For the insurer, false positive rates distort the audit pipeline. Every legitimate provider appeal that results in a reversed rejection represents wasted adjudication cost and damages the credibility of future FWA actions. The signal-to-noise ratio in a detection system generating 20 per cent rejection rates at mid-tier hospitals is analytically degraded: genuine fraud patterns become harder to isolate because the volume of false positives drowns them.
Where FWA governance is failing insurers
- Detection systems calibrated for FFS line-item patterns cannot identify DRG upcoding or comorbidity manipulation
- False positive rates degrade the signal-to-noise ratio, making genuine fraud harder to isolate
- No analytical separation between fraud, waste, and abuse means remediation is systematically misdirected
- NISS expansion to 23 million beneficiaries dramatically increases the fraud surface before detection capability has been upgraded
- Actuarial reserves for FWA exposure are built on FFS loss patterns that will not hold under AR-DRG episode payments
Where FWA governance is failing providers
- Rejection rates of 20-25% at mid-tier hospitals reflect a false positive problem, not a compliance failure
- No structured appeal process with defined timelines and reversal tracking makes rejection management reactive and expensive
- DRG coding training has not kept pace with the transition from FFS, creating documentation gaps that trigger audit flags without intent
- NPHIES fraud management module adoption does not equal an operational FWA governance programme
- Provider-side FWA exposure under IA oversight is increasing: the new Insurance Law creates a consolidated regulatory relationship where FWA patterns are visible across the full network
NPHIES Fraud Management: Infrastructure vs Governance
NPHIES includes fraud management as one of its core service modules. The platform reached 100 million insurance transactions by March 2023, making it one of the most comprehensively instrumented health information exchange systems in the region. The data is there. The transaction history is there. The coding records are there. What the platform provides is infrastructure. What it does not provide is governance.

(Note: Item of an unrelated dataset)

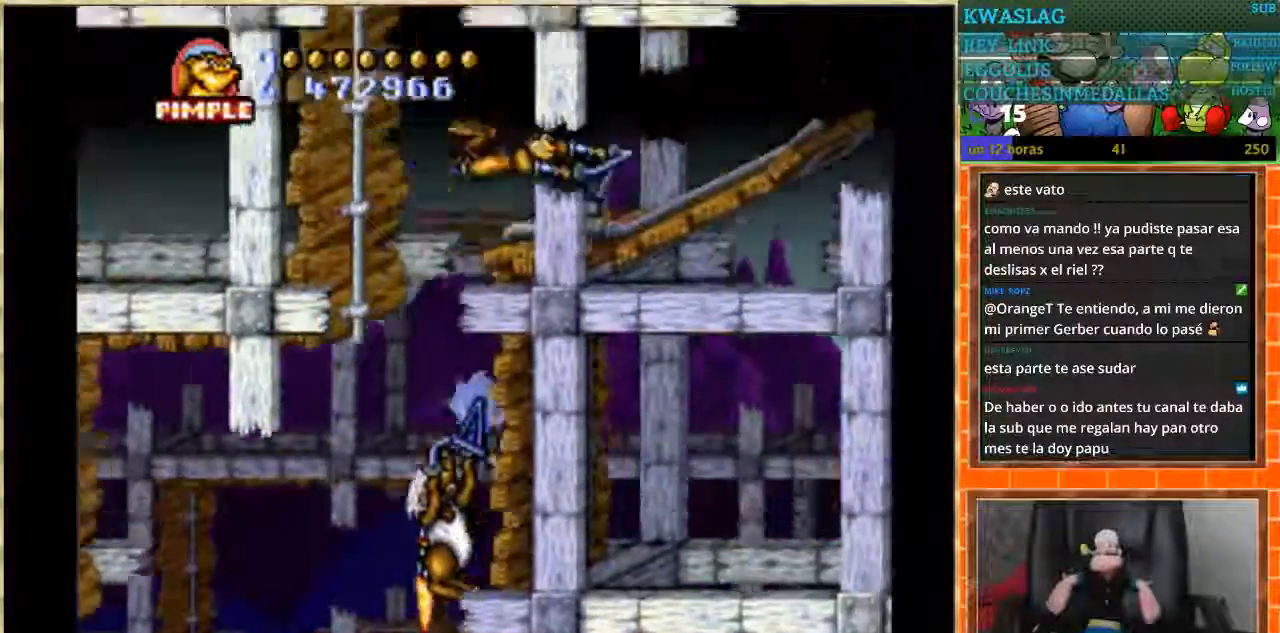
{"buttons": ["DPAD_RIGHT"], "events": []}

An organisation that has connected to NPHIES and is submitting claims through the fraud management module has not thereby established an FWA governance programme. It has established a data pipe. Translating that data into actionable intelligence: identifying patterns that distinguish fraud from waste from abuse from coding error, calibrating detection thresholds to produce a manageable false positive rate, building an appeal process that reverses incorrect flags without creating a systematic escape route for genuine fraud, and updating detection logic as the claims environment transitions from FFS to AR-DRG: is a governance discipline that requires analytical capacity the platform does not supply.
The gap between NPHIES transaction volume and FWA governance maturity is one of the least visible but most consequential structural weaknesses in the Saudi health insurance market. The organisations that close that gap before the NISS expansion arrives and before the AR-DRG transition reshapes the fraud surface are the ones that will manage their loss ratio through the reform period rather than discover their exposure in it.